• **To-do item**
Quote the data verbatim, starting at its first line and ending at the line that contains "en toute prudence".
##############################
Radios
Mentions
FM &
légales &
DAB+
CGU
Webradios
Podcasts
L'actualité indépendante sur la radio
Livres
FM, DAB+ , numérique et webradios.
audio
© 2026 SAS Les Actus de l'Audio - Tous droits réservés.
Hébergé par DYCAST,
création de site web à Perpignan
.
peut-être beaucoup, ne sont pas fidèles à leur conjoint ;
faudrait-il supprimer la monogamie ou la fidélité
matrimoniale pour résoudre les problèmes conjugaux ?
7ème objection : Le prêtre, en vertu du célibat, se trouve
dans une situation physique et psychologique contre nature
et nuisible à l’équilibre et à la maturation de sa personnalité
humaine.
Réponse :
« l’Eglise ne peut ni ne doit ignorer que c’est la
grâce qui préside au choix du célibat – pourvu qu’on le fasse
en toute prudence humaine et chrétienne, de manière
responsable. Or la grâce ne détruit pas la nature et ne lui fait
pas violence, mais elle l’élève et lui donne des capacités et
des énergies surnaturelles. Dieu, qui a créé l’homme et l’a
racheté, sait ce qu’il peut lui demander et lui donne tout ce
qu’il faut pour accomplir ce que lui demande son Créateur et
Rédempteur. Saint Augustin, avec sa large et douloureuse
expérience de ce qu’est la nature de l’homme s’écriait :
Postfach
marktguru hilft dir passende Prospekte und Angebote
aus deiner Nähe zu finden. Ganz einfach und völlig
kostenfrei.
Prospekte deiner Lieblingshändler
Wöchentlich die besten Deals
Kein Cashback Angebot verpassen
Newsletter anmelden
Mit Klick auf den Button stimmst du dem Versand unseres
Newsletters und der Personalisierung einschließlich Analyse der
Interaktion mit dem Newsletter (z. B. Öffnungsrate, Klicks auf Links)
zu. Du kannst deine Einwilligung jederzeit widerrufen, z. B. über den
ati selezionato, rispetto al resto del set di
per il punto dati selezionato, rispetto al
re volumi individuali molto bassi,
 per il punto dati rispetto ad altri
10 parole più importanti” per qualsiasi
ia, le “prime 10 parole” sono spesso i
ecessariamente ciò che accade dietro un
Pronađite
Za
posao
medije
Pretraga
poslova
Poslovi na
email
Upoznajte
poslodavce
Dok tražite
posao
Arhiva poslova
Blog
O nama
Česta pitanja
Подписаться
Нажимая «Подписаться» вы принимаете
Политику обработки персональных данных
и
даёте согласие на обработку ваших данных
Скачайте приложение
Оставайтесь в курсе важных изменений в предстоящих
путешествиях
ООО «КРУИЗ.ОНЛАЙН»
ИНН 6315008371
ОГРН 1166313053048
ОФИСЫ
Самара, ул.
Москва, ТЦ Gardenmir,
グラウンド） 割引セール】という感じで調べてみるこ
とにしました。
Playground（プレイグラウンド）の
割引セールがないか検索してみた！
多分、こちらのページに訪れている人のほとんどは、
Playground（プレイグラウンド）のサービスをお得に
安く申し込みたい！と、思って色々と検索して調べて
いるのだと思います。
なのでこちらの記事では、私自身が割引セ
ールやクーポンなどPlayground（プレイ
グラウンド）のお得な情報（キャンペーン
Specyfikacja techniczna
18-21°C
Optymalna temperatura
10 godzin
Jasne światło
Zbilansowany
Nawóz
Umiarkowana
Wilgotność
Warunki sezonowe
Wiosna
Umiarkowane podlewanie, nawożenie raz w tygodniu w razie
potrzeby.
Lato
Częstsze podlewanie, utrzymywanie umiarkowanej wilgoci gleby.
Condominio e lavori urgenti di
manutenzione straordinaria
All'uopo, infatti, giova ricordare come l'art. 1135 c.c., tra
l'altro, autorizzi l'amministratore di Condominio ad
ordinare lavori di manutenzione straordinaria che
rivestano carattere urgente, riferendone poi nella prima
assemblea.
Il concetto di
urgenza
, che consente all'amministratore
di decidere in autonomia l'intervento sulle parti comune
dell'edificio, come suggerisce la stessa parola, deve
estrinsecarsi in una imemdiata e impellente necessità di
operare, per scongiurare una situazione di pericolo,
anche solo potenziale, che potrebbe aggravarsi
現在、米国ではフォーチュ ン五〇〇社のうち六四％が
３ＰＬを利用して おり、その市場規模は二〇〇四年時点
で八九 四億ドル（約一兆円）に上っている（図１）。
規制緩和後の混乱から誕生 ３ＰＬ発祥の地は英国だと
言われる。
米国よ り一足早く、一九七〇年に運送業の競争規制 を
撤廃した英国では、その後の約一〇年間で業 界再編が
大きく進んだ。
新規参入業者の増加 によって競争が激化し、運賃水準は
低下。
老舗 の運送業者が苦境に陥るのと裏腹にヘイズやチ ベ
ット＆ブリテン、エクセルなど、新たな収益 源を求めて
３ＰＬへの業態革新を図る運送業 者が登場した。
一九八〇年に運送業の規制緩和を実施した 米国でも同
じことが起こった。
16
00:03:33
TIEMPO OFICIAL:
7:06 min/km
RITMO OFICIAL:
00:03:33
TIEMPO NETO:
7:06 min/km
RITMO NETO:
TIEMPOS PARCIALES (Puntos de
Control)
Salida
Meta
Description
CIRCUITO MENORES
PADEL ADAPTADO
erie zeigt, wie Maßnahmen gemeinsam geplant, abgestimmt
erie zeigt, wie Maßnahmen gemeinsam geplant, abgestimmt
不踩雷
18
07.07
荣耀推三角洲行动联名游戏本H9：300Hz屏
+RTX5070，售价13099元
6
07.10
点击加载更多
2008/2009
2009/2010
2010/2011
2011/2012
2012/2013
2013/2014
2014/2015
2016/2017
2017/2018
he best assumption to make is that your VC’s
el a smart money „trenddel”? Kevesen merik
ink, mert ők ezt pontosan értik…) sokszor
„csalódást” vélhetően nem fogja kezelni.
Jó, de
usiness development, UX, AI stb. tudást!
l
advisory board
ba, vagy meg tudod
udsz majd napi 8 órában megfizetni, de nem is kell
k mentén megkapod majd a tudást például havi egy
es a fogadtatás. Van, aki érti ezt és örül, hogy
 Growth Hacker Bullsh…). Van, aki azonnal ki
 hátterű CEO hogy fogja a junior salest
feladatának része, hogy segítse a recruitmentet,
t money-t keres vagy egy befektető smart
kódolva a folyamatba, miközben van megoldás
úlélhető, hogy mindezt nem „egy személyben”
##############################
• **Expected answer**
Radios
Mentions
FM &
légales &
DAB+
CGU
Webradios
Podcasts
L'actualité indépendante sur la radio
Livres
FM, DAB+ , numérique et webradios.
audio
© 2026 SAS Les Actus de l'Audio - Tous droits réservés.
Hébergé par DYCAST,
création de site web à Perpignan
.
peut-être beaucoup, ne sont pas fidèles à leur conjoint ;
faudrait-il supprimer la monogamie ou la fidélité
matrimoniale pour résoudre les problèmes conjugaux ?
7ème objection : Le prêtre, en vertu du célibat, se trouve
dans une situation physique et psychologique contre nature
et nuisible à l’équilibre et à la maturation de sa personnalité
humaine.
Réponse :
« l’Eglise ne peut ni ne doit ignorer que c’est la
grâce qui préside au choix du célibat – pourvu qu’on le fasse
en toute prudence humaine et chrétienne, de manière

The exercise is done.